VLAN problem with Cisco SG200-50 switch

[waldronm2000]

I'm probably missing something obvious here, but am on the point of giving up and buying another switch...

We've got a brand new school with 2 comms rooms, one serving most of the school, and another smaller one covering a couple of classrooms and various offices. The network has 2 separate subnets, one for admin and one for curriculum. Routing is handled by a layer 3 Cisco switch in the main comms room, which then links to two separate layer 2 Cisco switches, one for each subnet. All that part works fine.

The two comms rooms are linked by two fibre links, so rather than do any VLAN trunking I figured I'd keep it simple and use one link for admin and the other for curriculum. As the smaller part of the school has 40-something network points total, we put a layer 2 50-port Cisco switch in, and VLAN'd it down the middle so it should function as two separate switches. Ports 1-12, 25-36 and 49 are all left in the default admin VLAN, and the fibre from the admin switch in the main comms room feeds in to port 49. Again, all that works fine.

Ports 13-24, 37-48 and 50 are moved to a newly created VLAN 228 (to match subnet octet) and port 50 picks up the fibre link from the curriculum switch in the main comms room, all configured exactly as with the admin VLAN, just a different VLAN ID. The strange thing is, when I plug a laptop into a curriculum port, I can't pick up a DHCP address from the server in the main comms room.

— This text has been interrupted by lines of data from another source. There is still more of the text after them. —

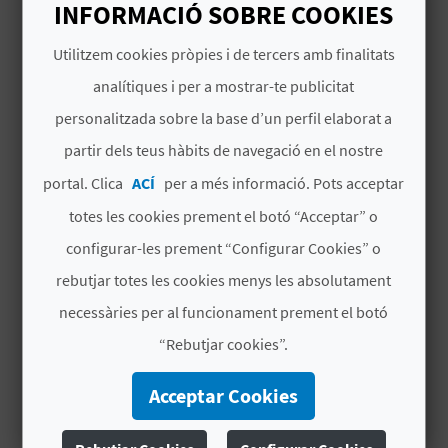
INFORMACIÓ SOBRE COOKIES
B
Utilitzem cookies pròpies i de tercers amb finalitats
ACTIVITATS I PLANS
L
analítiques i per a mostrar-te publicitat
Colors, Sabors i Vida: Deixa't
Enamorar pel Mercat
O
personalitzada sobre la base d’un perfil elaborat a
Central de València
partir dels teus hàbits de navegació en el nostre
G
2'56''
portal. Clica
ACÍ
per a més informació. Pots acceptar
E
totes les cookies prement el botó “Acceptar” o
N
configurar-les prement “Configurar Cookies” o
V
rebutjar totes les cookies menys les absolutament
necessàries per al funcionament prement el botó
Í
“Rebutjar cookies”.
D
Acceptar Cookies
E
ACTIVITATS I PLANS
O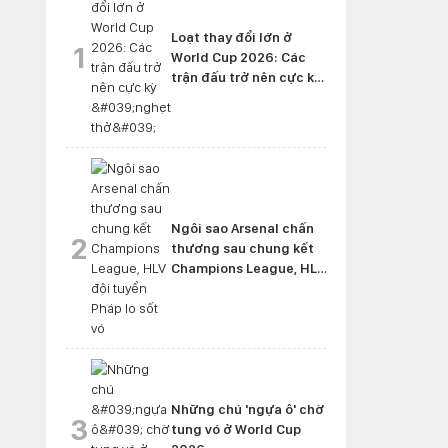
Loạt thay đổi lớn ở
1
World Cup 2026: Các
trận đấu trở nên cực kỳ
'nghẹt thở'
Ngôi sao Arsenal chấn
2
thương sau chung kết
Champions League, HLV
đội tuyển Pháp lo sốt vó
Những chú 'ngựa ô' chờ
3
tung vó ở World Cup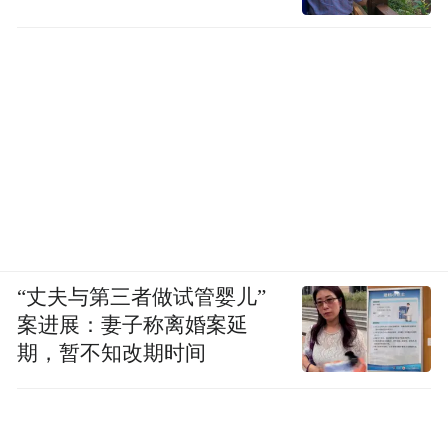
“丈夫与第三者做试管婴儿”
案进展：妻子称离婚案延
期，暂不知改期时间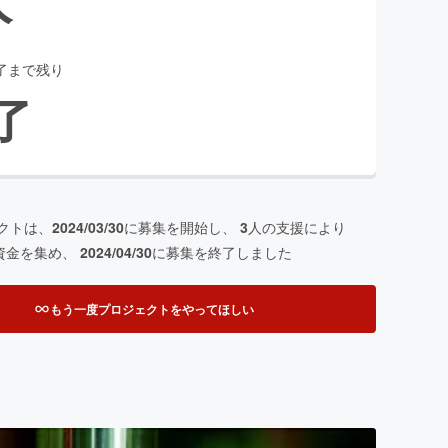
了まで残り
了
クトは、
2024/03/30
に募集を開始し、
3
人の支援により
資金を集め、
2024/04/30
に募集を終了しました
もう一度プロジェクトをやってほしい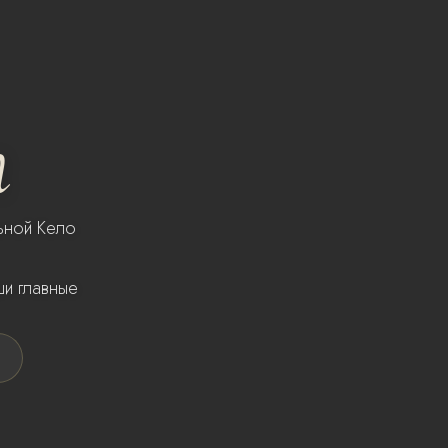
т
льной Кело
ши главные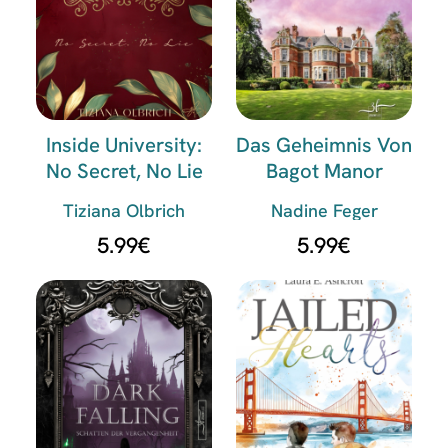
Inside University:
Das Geheimnis Von
No Secret, No Lie
Bagot Manor
Tiziana Olbrich
Nadine Feger
5.99
€
5.99
€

To troubleshoot, I've taken one copper port (21) and the fibre link (50) and moved them to a separate VLAN 2, just to isolate everything else from the problem. I've cleared and monitored the port stats, and I can see broadcasts being received from the laptop on port 21 and also lots of broadcasts and multicasts from the fibre, but nothing other than occasional multicasts are being sent out to the laptop.

I've tried every sensible variation of trunk, access and general on both ports, ensured that all ports are untagged, and tried variations of SmartPort (including disabling it). Nothing I do seems to be able to convert the incoming broadcasts on port 50 to outgoing broadcasts on port 21, which seems to me should be default behaviour for a layer 2 switch.

I've temporarily patched the problem by moving the curriculum onto an old Netgear 10/100 switch, which was the only spare one I had with a mini-GBIC slot, but that's not a long-term solution as there are 4 APs feeding into this switch, so it really needs to be a gigabit.

Anyone come across this before, or have any idea what I might have missed...?

Thanks in advance.

[twin--turbo]

If there is no trunk then there is only one vlan that is connected. You need a trunk.

or two links from the core L3 switch back to the L2 switch.

Rob

[twin--turbo]

A diagram would be helpful too.. and an output of the interface runing config on both switches.

Is VTP set up on the L3, if so it would eb best practice to make the L2 a client for VTP.

Rob

[waldronm2000]

There are two separate fibre pairs, one coming in from the layer 2 admin switch and going to VLAN 1, the other coming from the layer 2 curriculum switch and going to VLAN 2. Layer 2 switches are as factory default. Diagram to follow...

[waldronm2000]

Network diagram - rough sketch, hope it makes sense...

Network.PNG

[twin--turbo]

Do the vlan ID's match at both ends?

CDP may be reporting mismatches if they are not and they may not work correctly.

In the configuration you have, without trunking you need all 4 ports set as access ports, and the "switchport access vlan" set on each port in the vlan

Rob

[waldronm2000]

Both main switches are straight out of the box, so will have all ports in VLAN1. I figured this wouldn't matter as all frames were untagged and I wasn't planning on using VTP, so the VLAN IDs were only intended to be local to the bottom switch.

However, the layer 3 switch is set up with VLAN 1 as admin, VLAN2 as curriculum, and that communicates fine with both layer 2 switches it's connected to.

I reckon you're right though, but don't fancy having to reconfigure all 4 switches now the network's live!

Can I disable CDP instead?

[twin--turbo]

So you have 4 new switches?

Rob

[waldronm2000]

Yes, all new and all Cisco - figured it'd be best to keep them all compatible. 3 x SG200-50 and 1 x SG300-10.

[twin--turbo]

Start as you intend to continue.

Set up VTP on the core.
Setup new vlans for Curric and Admin
Setup trunk Ports
Setup VTP client on the edge switches.
setup the ports into the new vlans.

Rob

[waldronm2000]

So I may be able to remote into the curriculum switch and move all ports to VLAN 2. Of course I may then lose contact with it...

[waldronm2000]

Ah yes, now I look in the logs, lots of

%CDP-W-NATIVE_VLAN_MISMATCH: Native VLAN mismatch detected on interface gi50.

Guess I'll have to go down there and rebuild it. Thanks for the advice.